When a third party infringes your trademark, it is tempting to drag them to court. But, is it worth it? However tempting it may seem, every organization, whether trademark owner or infringer, wishes to avoid trademark infringement lawsuits because of the cost, time, and resources it demands. A single lawsuit can force you to shell out a significant sum of money. While at times it is necessary, there are ways to avoid legal battles. And the best way to learn is from examples set by others. We give you some trademark infringement cases and share some valuable insights they provide.

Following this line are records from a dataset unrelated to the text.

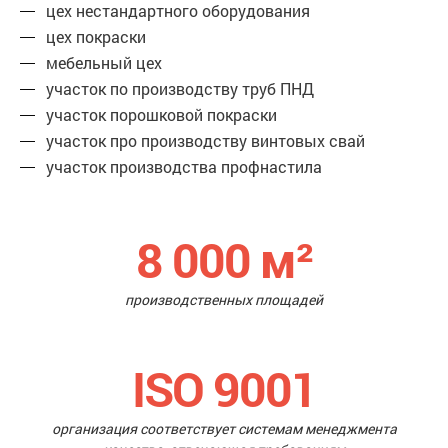
цех нестандартного оборудования
цех покраски
мебельный цех
участок по производству труб ПНД
участок порошковой покраски
участок про производству винтовых свай
участок производства профнастила
8 000
м²
производственных площадей
ISO 9001
организация соответствует системам менеджмента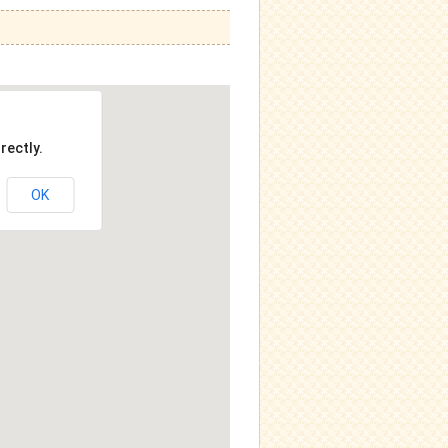
rectly.
OK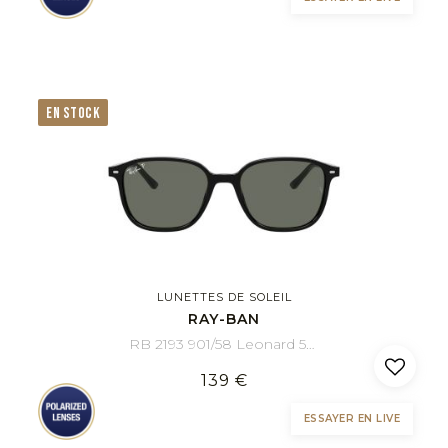
EN STOCK
LUNETTES DE SOLEIL
RAY-BAN
RB 2193 901/58 Leonard 53/18
139 €
ESSAYER EN LIVE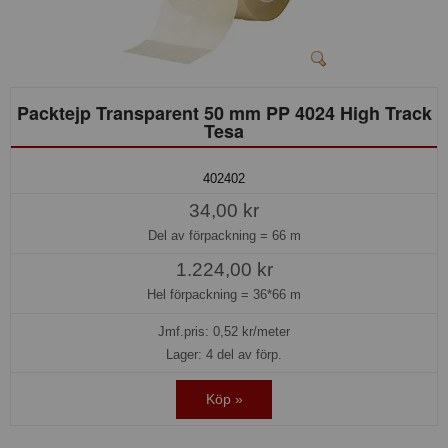
Packtejp Transparent 50 mm PP 4024 High Track
Tesa
402402
34,00 kr
Del av förpackning =
66 m
1.224,00 kr
Hel förpackning =
36*66 m
Jmf.pris:
0,52
kr/meter
Lager: 4 del av förp.
Köp »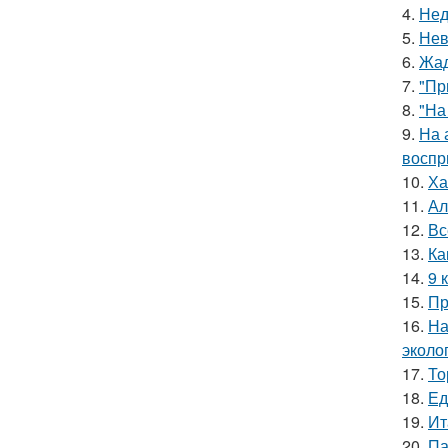
4.
Нед
5.
Нев
6.
Жад
7.
"Пр
8.
"На
9.
На 
воспр
10.
Ха
11.
Ал
12.
Вс
13.
Ка
14.
9 
15.
Пр
16.
На
эколо
17.
То
18.
Ед
19.
Ит
20.
Па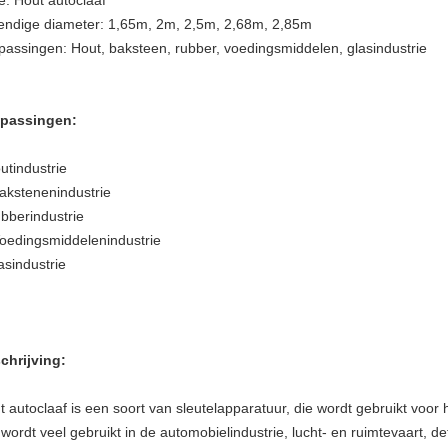
e: Hout autoclaaf
endige diameter: 1,65m, 2m, 2,5m, 2,68m, 2,85m
passingen: Hout, baksteen, rubber, voedingsmiddelen, glasindustrie
passingen:
utindustrie
bakstenenindustrie
bberindustrie
Voedingsmiddelenindustrie
asindustrie
chrijving:
t autoclaaf is een soort van sleutelapparatuur, die wordt gebruikt voor 
wordt veel gebruikt in de automobielindustrie, lucht- en ruimtevaart, d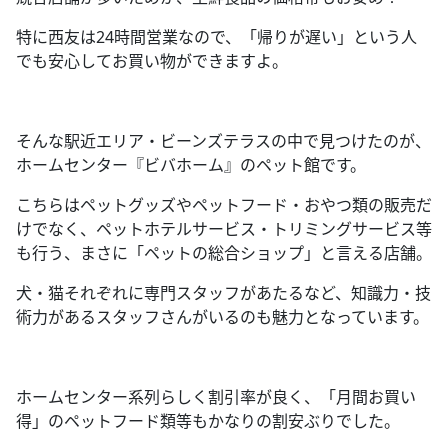
特に西友は
24
時間営業なので、「帰りが遅い」という人
でも安心してお買い物ができますよ。
そんな駅近エリア・ビーンズテラスの中で見つけたのが、
ホームセンター『ビバホーム』のペット館です。
こちらはペットグッズやペットフード・おやつ類の販売だ
けでなく、ペットホテルサービス・トリミングサービス等
も行う、まさに「ペットの総合ショップ」と言える店舗。
犬・猫それぞれに専門スタッフがあたるなど、知識力・技
術力があるスタッフさんがいるのも魅力となっています。
ホームセンター系列らしく割引率が良く、「月間お買い
得」のペットフード類等もかなりの割安ぶりでした。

Louis Vuitton V. Louis Vuiton Dak
This is a shocking example of international trademark infringement where the infringing party could have easily avoided the legal battle, not to mention the huge fine. A South Korean fried chicken restaurant made the mistake of naming the business as Louis Vuiton Dak, which is similar to the popular fashion brand Louis Vuitton. What’s more, apart from the name, the logo and packaging closely resembled the designer brand’s imagery. Although the restaurant changed its name to ‘Louisvui Tondak’ after the first ruling, the French fashion house initiated legal action and the infringer was asked to shell out a fine of 14.5 million!
Academy Awards V. GoDaddy
GoDaddy, a popular internet domain registrar and web hosting company, faced a lawsuit from Academy Awards over cybersquatting issues. The lawsuit filed targeted GoDaddy’s decisions to allow customers to buy similar domain names like 2011Oscars.com or betacademyawards.com. In this five-year long battle, Academy Awards lost to GoDaddy, as the judge found no evidence of bad faith in the latter’s decisions. It was noted that the sale of these domain names did not relieve Academy Awards of its legal duty to police their trademarks. The battle was not only expensive and infuriating, but the key point to be noted here is that every case is based on its own set of facts and not everyone would be successful under different circumstances or with different facts.
Starbucks V. Freddocino
Starbucks filed an infringement lawsuit against the parent company of New York’s Coffee Culture Café in 2016 for launching a drink named Freddocino. The drink name is confusingly similar to Frappucino, whose trademark rights are owned by Starbucks. The lawsuit further alleged that the drink and the name structure both are capable of causing confusion in the market and diminishing their repute. What’s more, it also pointed out the deceptive packaging that made the term Freddocino appear to be a registered trademark in the US, when it was not. Although the infringing party changed the name of the drink to ‘Freddo’ and verdict is still pending, they could have easily avoided the lawsuit by choosing to not infringe on a trademark that is worth billions!
The lack of research and caution is clearly seen in the outcomes of the above-mentioned trademark infringement cases. Since trademark battles can drain you of resources, it is better to exercise caution when choosing your trademarks. Obtaining the services of a trademark agent can be beneficial when registering or facing infringement.